El presidente de la Cámara de Representantes, Mike Johnson, ha vuelto a encender la polémica sobre la integridad del sistema electoral estadounidense. Esta vez pone en la mira a California. En sintonía con las recientes declaraciones del presidente Donald Trump, Johnson sugirió la semana pasada que el proceso de conteo de votos en el estado dorado es sospechoso. Por lo tanto, alimenta teorías sobre un supuesto fraude sistémico.
¿Qué dijo Mike Johnson sobre California?
Johnson, un abogado constitucionalista de Luisiana que ascendió al liderazgo republicano, se hizo eco de las quejas de Trump sobre la duración del escrutinio en California. “En algunos estados, como en California, por ejemplo. Quiero decir, mantienen las elecciones abiertas durante semanas después del día de las elecciones”, declaró a los reporteros.

El líder republicano fue más allá, insinuando manipulación en los resultados de las elecciones legislativas recientes. “Tuvimos tres candidatos republicanos a la Cámara que iban ganando el día de las elecciones… y cada vez que llegaba un nuevo tramo de boletas, mágicamente se reducían hasta que sus ventajas se perdían… Parece a primera vista ser fraudulento”, afirmó, sin presentar pruebas concretas.
¿Por qué Trump quiere “tomar el control” de las elecciones?
Estas declaraciones llegan justo después de que el presidente Trump sugiriera que los republicanos deberían “tomar el control de la votación” en al menos “15 lugares” clave para las elecciones intermedias de 2026. Esta propuesta, según críticos, es un intento de intervenir en bastiones demócratas. Johnson, actuando como un fiel aliado, parece estar preparando el terreno retórico para justificar tal intervención. Así, siembra dudas sobre la legitimidad de los resultados en estados azules.
¿Es cierto que California “mantiene abiertas” las elecciones?
Verificación de hechos: No. California no mantiene abiertas las urnas después del día de la elección. Lo que ocurre es que el estado, con más de 16 millones de votantes (una cifra superior a la población de 40 estados), tiene un proceso de conteo riguroso y extenso.

El estado permite contar boletas por correo que lleguen hasta siete días después de la elección, siempre que tengan el matasellos del día de la votación o antes. Además, las autoridades electorales tienen 30 días para verificar firmas, procesar boletas provisionales y realizar auditorías obligatorias. Este proceso está diseñado para maximizar la participación y asegurar que cada voto válido cuente. Por eso, retrasa los resultados finales y no se trata de un acto de “magia” partidista.

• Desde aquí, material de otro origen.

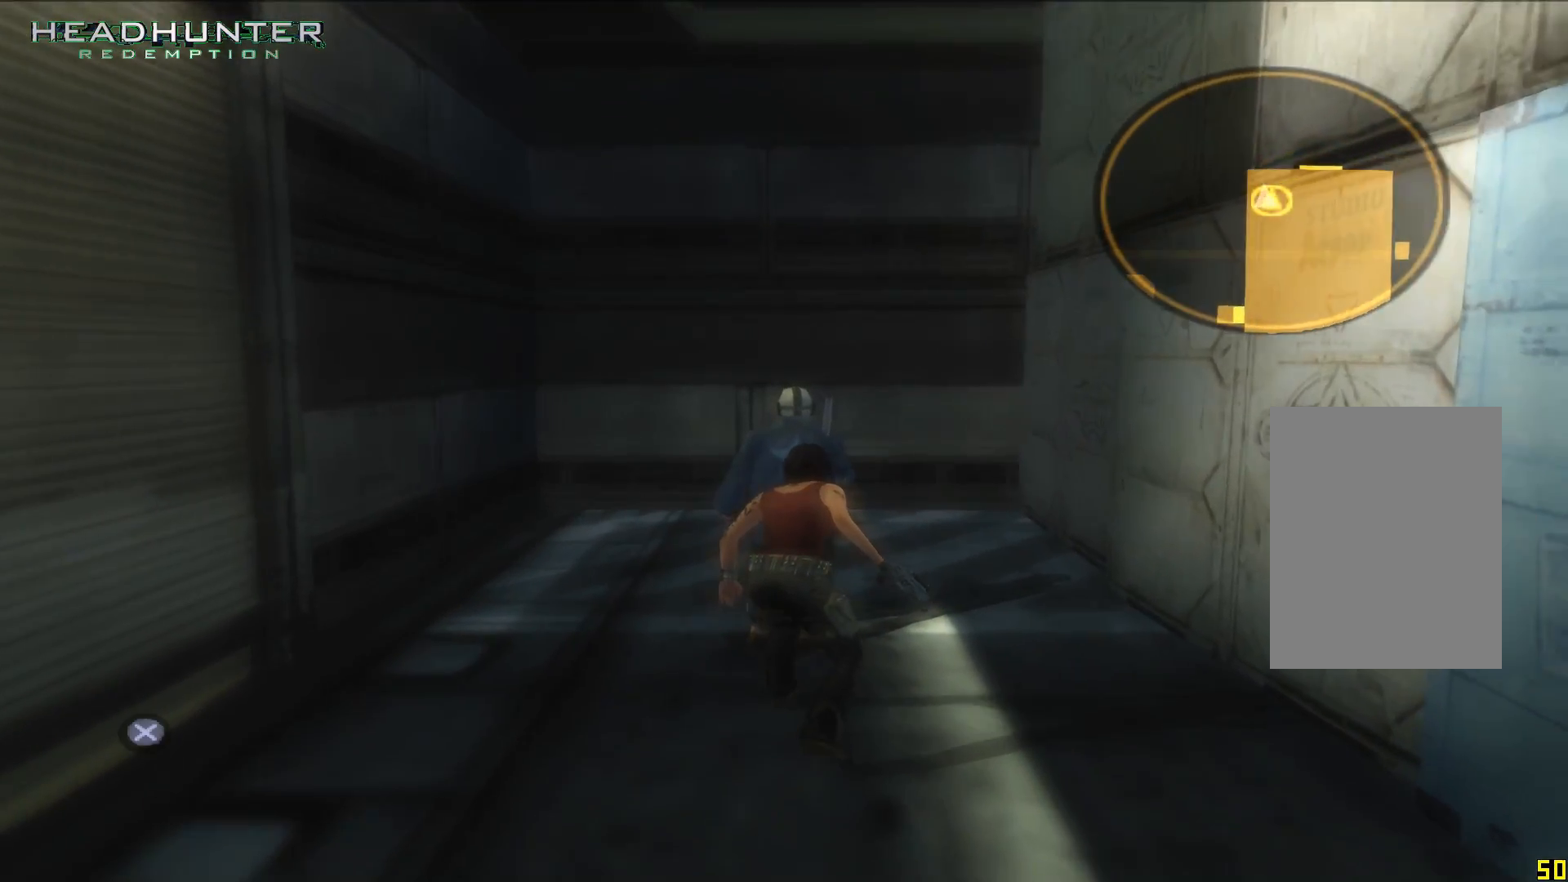
{"dt_ms": 500, "buttons": ["L2", "R1"], "left_stick": "up", "right_stick": "center", "button_events": [[117, "A", "up"], [183, "A", "down"], [250, "A", "up"]]}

¿Por qué los resultados cambian?
El fenómeno del “cambio azul” (blue shift) tiene una explicación estadística simple, no conspirativa. Los votantes republicanos tienden a votar en persona el día de las elecciones, cuyos votos se cuentan primero. Los demócratas, en cambio, prefieren mayoritariamente el voto por correo, que tarda más en procesarse y contarse.
Esto explica por qué candidatos republicanos pueden parecer ganadores la noche de la elección. Sin embargo, ven cómo su ventaja se erosiona a medida que se cuentan las boletas por correo en los días subsiguientes. Curiosamente, cuando este mismo fenómeno favorece a republicanos —como ocurrió en 2022 con el congresista Ken Calvert—, no se escuchan denuncias de fraude desde el liderazgo del GOP.
Expertos como Kim Alexander, de la Fundación de Votantes de California, señalan que el estado es víctima de su propio éxito al fomentar la participación masiva. Esto, combinado con elecciones cada vez más reñidas en distritos competitivos, genera largas esperas que son explotadas políticamente para sembrar desconfianza.